En même temps, la pandémie a accentué les lignes de fracture, comme le racontent les témoignages. Le virus, discriminant par nature, a frappé plus durement les plus vulnérables, en raison de leur âge, leurs conditions socio-économiques ou leurs origines étrangères. On voit également que les règles de gestion de crise, uniformes au nom de l’égalité, ont souvent aggravé des disparités existantes".
Q. La page Covid n'est pas vraiment refermée?

Des médecins s'occupent d'un patient arrivant à l'accueil des Urgences, dans une cour de l'hôpital Henri Mondor à Créteil, près de Paris, le 26 mars 2020, au dixième jour d'un confinement visant à enrayer la propagation du Covid-19 en France
Thomas SAMSON - AFP/Archives
R. "Les effets de la crise ne sont pas tous derrière nous et nous vivons encore ses effets différés. Si nous avons appris à vivre avec le virus, si nos services hospitaliers ne sont plus débordés, si les principales mesures prises durant la pandémie font partie du passé, s’expriment encore des formes de désespérance et de souffrance sociale qui ne concernent pas que les familles endeuillées, voire de souffrance physique pour les personnes atteintes de Covid long.
Cette crise a laissé des marques profondes, elle a fait des morts, creusé les inégalités, sacrifié des étudiants, des professionnels et des malades, elle a parfois laissé un arrière-goût amer à tous ceux qui, applaudis tous les soirs au printemps 2020, se sont ensuite retrouvés rejetés dans l’anonymat et des conditions de travail plus difficiles qu’avant.
Il y a aussi un rapport aux vaccins affecté très fortement, une défiance plus forte dans les autorités".
Q. Pourquoi défendez-vous, à l'unisson d'associations et d'acteurs sanitaires, un devoir de mémoire pour la pandémie?

Des personnes se tiennent à leur fenêtre pendant les applaudissements quotidiens de 8 heures en soutien aux soignants, le 27 mars 2020 à Paris, au onzième jour d'un confinement visant à freiner la propagation du Covid-19 en France
STEPHANE DE SAKUTIN - AFP/Archives
R. "Pour transmettre aux générations futures mais aussi tirer des enseignements pour se préparer aux crises à venir, pas seulement sanitaires. Les mémoires de la pandémie seront plurielles, mais l'important est d'imaginer collectivement des rituels de passage.
Depuis plusieurs années, des mairies ont organisé des hommages, tous les 17 mars. Pourquoi n'y a-t-il pas, du côté de l’État, de volonté d'une journée d'hommage inscrite au calendrier national, possiblement le 17 mars? Certains demandent des hommages aux victimes du Covid, d'autres aux endeuillés, d'autres encore aux soignants, ma proposition est d'un hommage à la société française tout entière. Ce serait une forme de contre-don du gouvernement, d'autant plus important qu'on parle beaucoup de défiance envers l’État et envers la science mais aussi de se préparer à d'autres crises majeures.
Plusieurs propositions de loi ont été déposées depuis 2021, sans succès, pour créer une journée d’hommage national inscrite au calendrier national.
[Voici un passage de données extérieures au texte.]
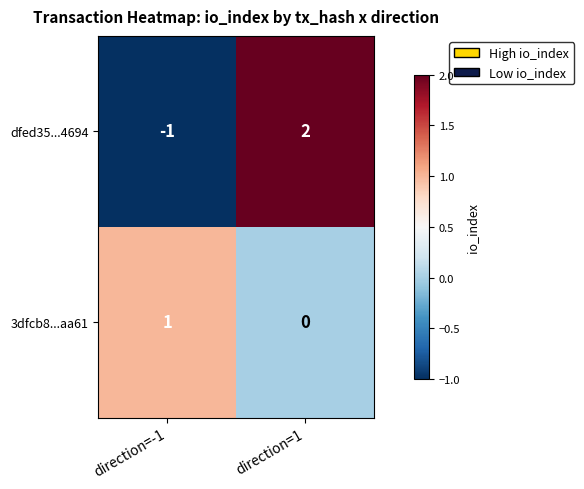

Which category has the highest value in the dfed35...4694 series?

direction=1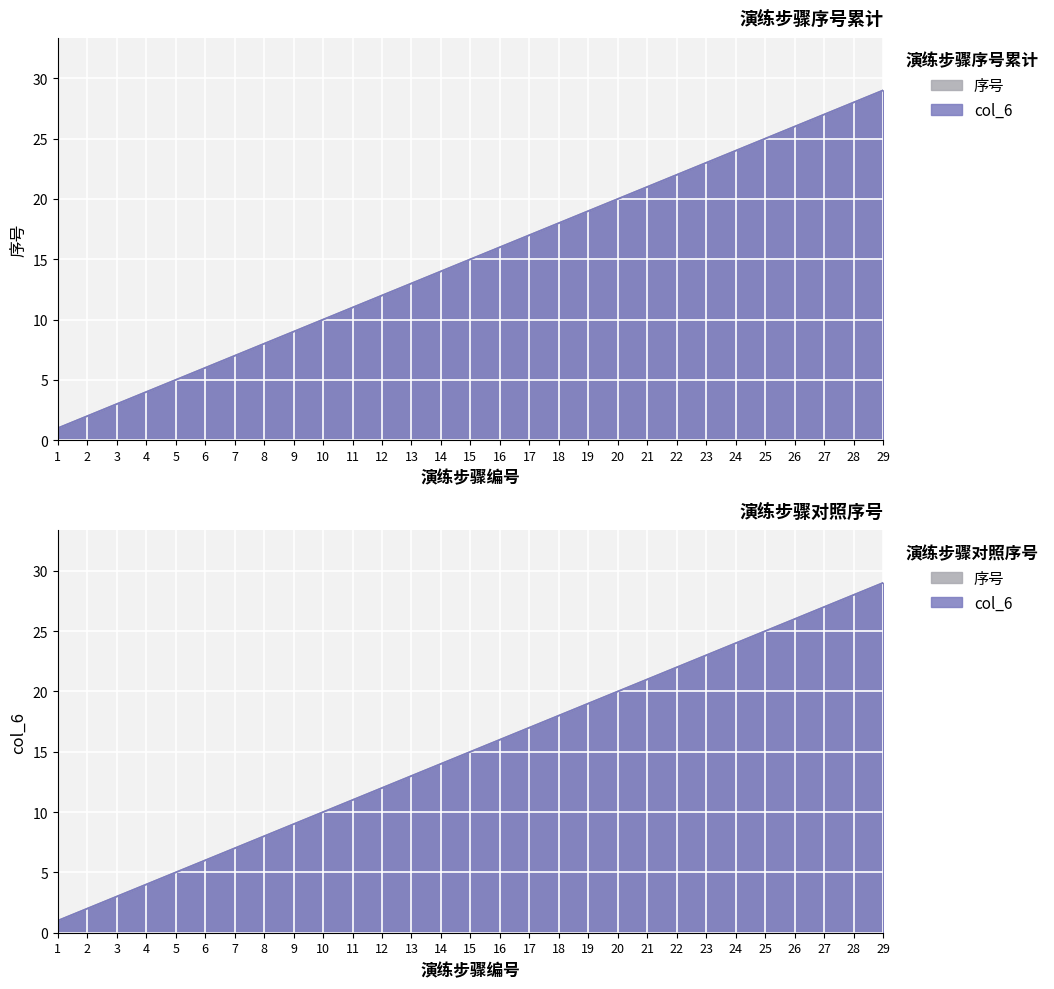

Where does the col_6 series first go above 15?

16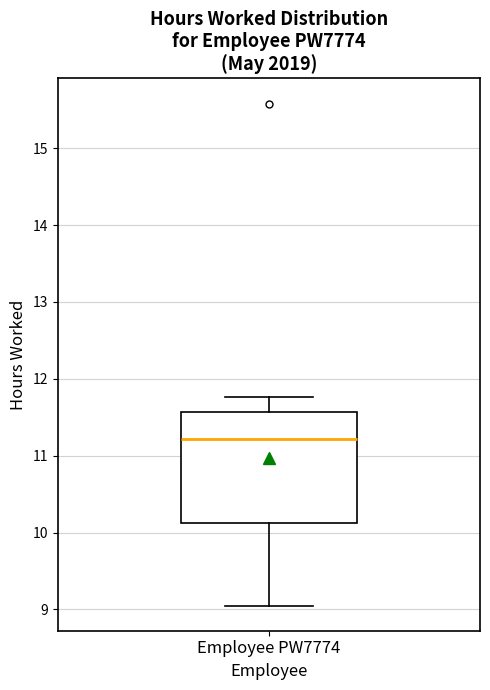

Where does the median line of the box for Employee PW7774 sit on the y-axis? The values are not printed on the chart, so give them approximately, as read against the axis.

11.2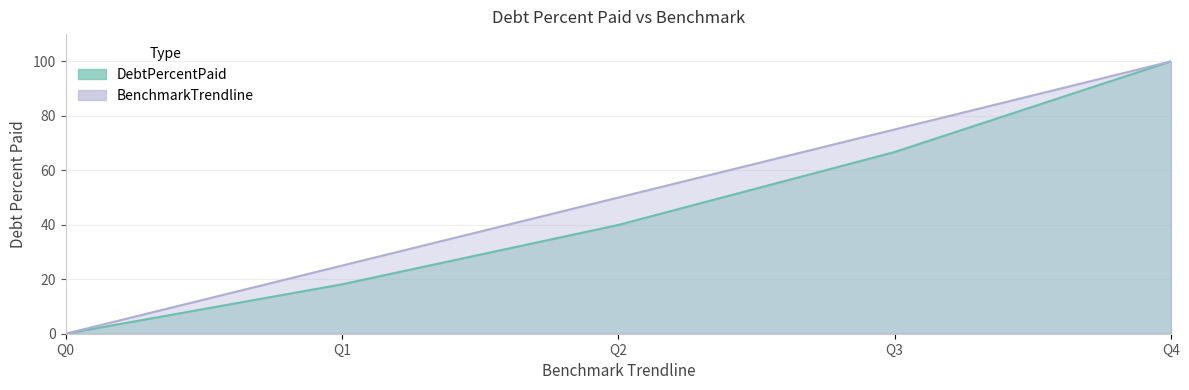

What is the approximate value of BenchmarkTrendline at Q4?

100.0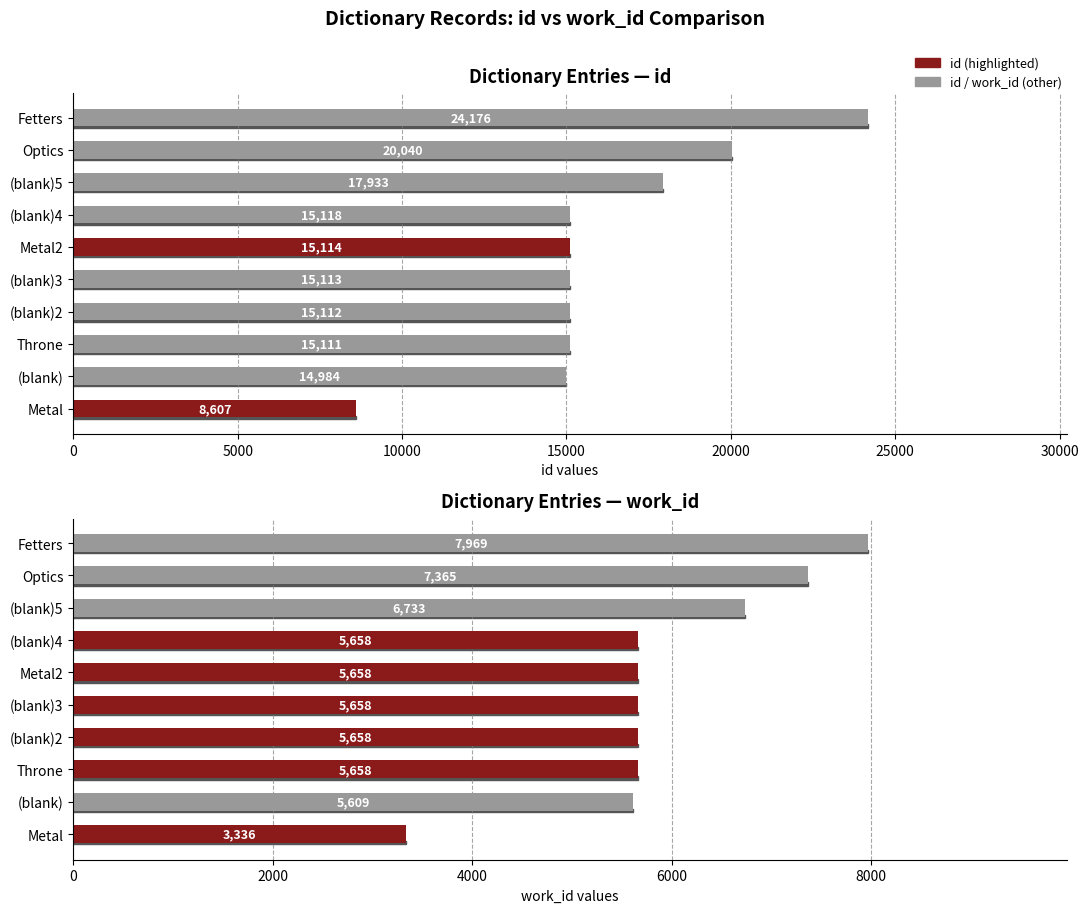

What is the difference between the highest and lowest values at Optics?

12675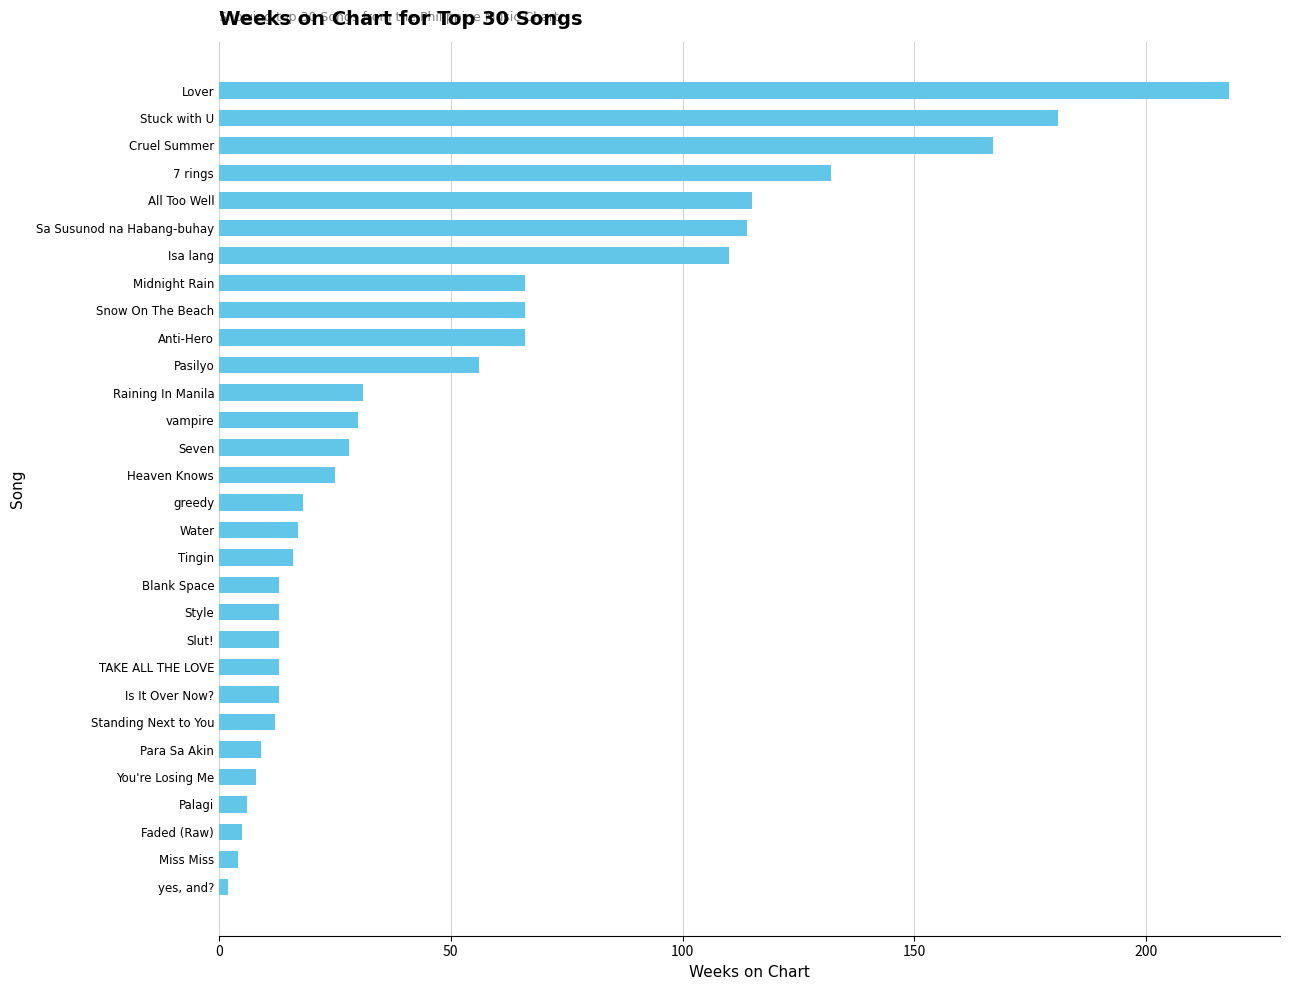

What is the difference between the values at vampire and Snow On The Beach?

36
Une nouvelle, portée par un groupe transpartisan de députés et à laquelle j’ai contribué, vient d’être déposée le 11 mars pour relancer ce débat à l'Assemblée nationale.
Certaines mairies ont aussi créé des monuments en mémoire du Covid, mais il n'y a pas de lieu national. Comme il ne s’agit pas de tout attendre de l’État, je crée un lieu de mémoire de la pandémie: il ouvrira en septembre rue de l’École de médecine, au sein de l'université Paris-Cité, et sera un espace dédié avec des expositions permanentes et temporaires, des conférences et des événements".